Three fifths of respondents spent a week or more developing just one course in Blackboard. Microsoft tools were the most leveraged by all respondents (75%), followed by Bb Collaborate and Bb Ultra. About half of respondents indicated they made use of Google Apps, Webex (Meetings), and Panopto. As illustrated in Figure 1, there were deviations in use patterns, depending on PIVOT participation, particularly related to used to support learner engagement tools, such as Google Apps, Panopto, and, in particular, VoiceThread.
Figure 1: Percent Tool Use, by PIVOT Training Participation
Nearly all respondents (97%) indicated they believed their internet skills were adequate to teach their course(s) and posting and receiving assignments worked smoothly (91%). As illustrated by Figure 2, of those who sought support during the Fall2020 term, the majority (63%) submitted a ticket through UMBC’s request tracker system. Around half of respondents also gained assistance through PIVOT training or from their colleagues.
Figure 2: Percent of Respondents Leveraging Resource
The qualitative comments followed several primary themes, one of which was a concern for the quality of online instruction compared with traditional f2f instruction. In general, the harshest criticisms appeared to originate from instructors who did not participate in PIVOT. These qualitative descriptions complement the quantitative data, which indicate 63% percent of instructors would most like additional improvements to support Learner Engagement, while 45% of instructors would like to get a better handle on the best tools to fit their unique instructional needs. Additionally, there were voiced for the tools that were available for instruction, both articulated as there being too many choices and not the correct ones for their interests, particularly around synchronous instruction (e.g., disapproving of Bb Collaborate or WebEx while lauding Zoom or Google). Another area of concern was physical access to technology for both students and instructors. This element is echoed in the likert-type data, where 20% did not agree with the evaluation that the technology available to them during the fall was sufficient for teaching synchronously (e.g., students’ use of Chromebooks, lack of web cameras, or poor internet access).
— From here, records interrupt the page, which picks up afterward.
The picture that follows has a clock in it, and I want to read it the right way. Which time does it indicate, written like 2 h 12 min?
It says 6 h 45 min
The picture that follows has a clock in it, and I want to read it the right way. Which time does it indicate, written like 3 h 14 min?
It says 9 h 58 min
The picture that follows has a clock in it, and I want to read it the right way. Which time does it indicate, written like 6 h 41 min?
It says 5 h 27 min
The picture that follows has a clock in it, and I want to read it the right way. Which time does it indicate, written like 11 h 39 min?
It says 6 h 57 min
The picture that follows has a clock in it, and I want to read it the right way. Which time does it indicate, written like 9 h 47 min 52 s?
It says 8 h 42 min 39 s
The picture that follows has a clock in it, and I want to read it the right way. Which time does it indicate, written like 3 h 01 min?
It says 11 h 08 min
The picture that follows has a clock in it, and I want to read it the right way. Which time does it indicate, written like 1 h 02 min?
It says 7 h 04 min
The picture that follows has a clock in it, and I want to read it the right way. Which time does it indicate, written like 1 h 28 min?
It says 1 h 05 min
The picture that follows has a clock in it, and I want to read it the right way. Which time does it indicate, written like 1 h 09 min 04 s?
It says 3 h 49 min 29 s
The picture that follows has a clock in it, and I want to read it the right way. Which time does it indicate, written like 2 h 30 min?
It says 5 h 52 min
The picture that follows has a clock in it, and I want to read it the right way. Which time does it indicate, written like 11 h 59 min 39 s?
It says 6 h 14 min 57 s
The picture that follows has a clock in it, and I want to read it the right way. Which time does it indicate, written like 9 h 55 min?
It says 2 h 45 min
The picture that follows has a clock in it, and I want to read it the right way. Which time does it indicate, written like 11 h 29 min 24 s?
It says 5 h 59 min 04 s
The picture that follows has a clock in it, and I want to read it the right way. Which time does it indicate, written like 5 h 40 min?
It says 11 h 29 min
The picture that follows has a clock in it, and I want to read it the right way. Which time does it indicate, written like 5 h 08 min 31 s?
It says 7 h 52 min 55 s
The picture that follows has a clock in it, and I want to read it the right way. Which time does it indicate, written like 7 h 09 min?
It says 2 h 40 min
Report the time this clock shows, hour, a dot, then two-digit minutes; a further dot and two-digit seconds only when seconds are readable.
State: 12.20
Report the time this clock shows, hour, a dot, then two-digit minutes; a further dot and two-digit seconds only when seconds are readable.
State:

However there were also many comments supporting the transition to away from fully f2f instruction, as exemplified by the Professor Adler’s quote at the top of this summary. Respondents voiced their appreciation for the support they received transitioning online, or described how they were able to grow pedagogically in online spaces and hoped to carry forward these new knowledges, skills, and abilities (KSAs) to their instruction once the university eventually moves back to some semblance of normal.